#### REQUIRED WORK
(1) In the text on the inkjet recording apparatus, which Japanese application does it claim priority from, and on what date was that application filed?
(2) Go on with the text on the inkjet recording apparatus from the point where it stops, keeping its style.

#### READING TEXT

------------------------------

INKJET RECORDING APPARATUS

Abstract

An inkjet recording apparatus comprising; a recording portion for recording an image on a recording medium, said recording portion having an inkjet head unit including a plurality of connected line heads, an acquisition portion for acquisitioning pixel information indicated by a pixel of a document, a memory portion for storing position information of a joint portion of said head unit and head property information, a prediction portion for seeking output property by each printing directions based on said pixel information, said position information and said head property information, a direction conversion portion for converting a printing direction to reduce influence of the joint portion of said head unit on the document based on the output property acquired by said acquisition portion and said direct conversion output to said recording portion.

Description

The application is based upon and claims the benefit of priority from Japanese Application No. P2010-173046, filed Jul. 30, 2010, which is hereby incorporated by reference.

TECHNICAL FIELD

Embodiments described herein relate generally to an inkjet recording apparatus.

BACKGROUND

In recent years, in order to achieve high printing/recording speed, a line-head is structured by connecting a plurality of inkjet heads, and in such a manner a recording apparatus, which records an image on a recording material with one scan path or less scan paths, is launched in a market.

Due to an error of recording accuracy relating to an ink ejecting property of each nozzle, such a recording apparatus corrects recording uneven of each ink-nozzle by carrying a complex multi-scan etc. Further, when a plurality of inkjet heads is connected, white lines, black lines or multileveled density and so on appears at the portion of this connection because of unevenness relating to fixing position accuracy between heads, unevenness relating to a property between each head and a difference of an ejecting property of a head end itself.

------------------------------

#### SOURCE MATERIAL

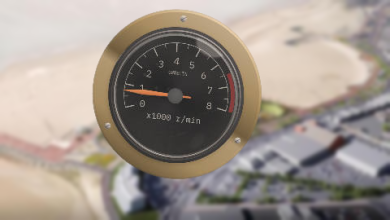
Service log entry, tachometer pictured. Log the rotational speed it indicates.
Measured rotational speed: 750 rpm
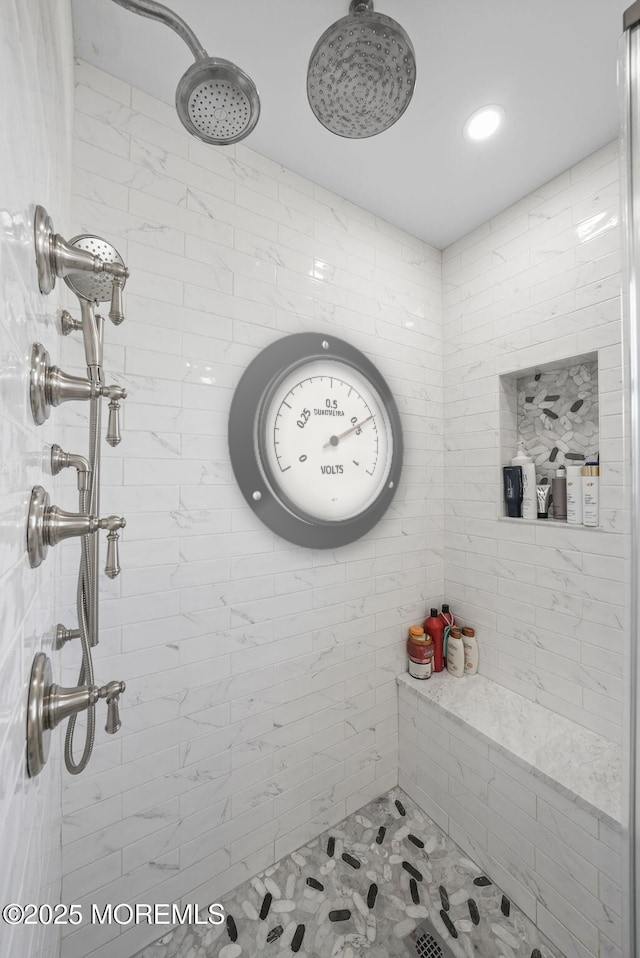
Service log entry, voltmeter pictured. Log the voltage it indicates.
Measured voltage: 0.75 V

------------------------------

#### RESPONSE LIST
(1) Japanese Application No. P2010-173046, filed Jul. 30, 2010.

(2)
Consequently, this appearance visually presents uncomfortable as line-like noise. Hitherto, a process such that these line heads execute said complex multi-scan etc in order to reduce line-like noise, is proposed. Additionally, another process is proposed. In such process, displacing divisional points of multi-heads by a position of sub-scan direction by slow degree can reduce the line-like noise.

SUMMARY

However, the method of conducting the above mentioned mufti-scan etc provides the issue of slow printing speed. In addition, it is not easily achieved that the divisional positions are delicately adjusted in regards to the method of displacing divisional head positions

It is an objet of the embodiment to provided that an inkjet recording apparatus, which can reduce a visual noise appearance without a delicate head adjusting, or a multi-scan in order to prevent line-like noise from appearing at the joint portion of multi-head.

According to one aspect of the embodiment, there is provided that an inkjet recording apparatus comprising; a recording portion for recording an image on a recording medium, said recording portion having an inkjet head unit including a plurality of connected line heads, an acquisition portion for acquisitioning pixel information indicated by a pixel of a document, a memory portion for storing position information of a joint portion of said head unit and head property information, a prediction portion for seeking output property by each printing directions based on said pixel information, said position information and said head property information, a direction conversion portion for converting a printing direction to reduce influence of the joint portion of said head unit on a document based on the output property acquired by said acquisition portion and said direct conversion output to said recording portion.

BRIEF DESCRIPTION OF THE DRAWINGS

FIG. 1 is a block diagram showing a configuration of an inkjet recording apparatus according to one embodiment of the invention.

FIG. 2 is a conception drawing showing one example of the nozzle status of a recording apparatus.

FIG. 3 is a flowchart showing an operation of a recording apparatus shown in FIG. 1.

FIG. 4 is a drawing showing the relation between a printing direction and a layout.

FIG. 5 is a drawing showing the relation between a printing direction and a layout.

FIG. 6 is a drawing showing the relation between a printing direction and a layout.

FIG. 7 is a drawing showing the relation between a printing direction and a layout.

FIG. 8 is a drawing showing the relation between a printing direction and a distribution of chromaticity.

FIG. 9 is a drawing showing the relation between a printing direction and a distribution of chromaticity.

FIG. 10 is a drawing showing the relation between a printing direction and a distribution of chromaticity.

FIG. 11 is a drawing showing the relation between a printing direction and a distribution of chromaticity.

FIG. 12 is a drawing explaining the calculation of an average chromaticity of blocks.

FIG. 13 is a drawing showing a visual color discrimination ellipse.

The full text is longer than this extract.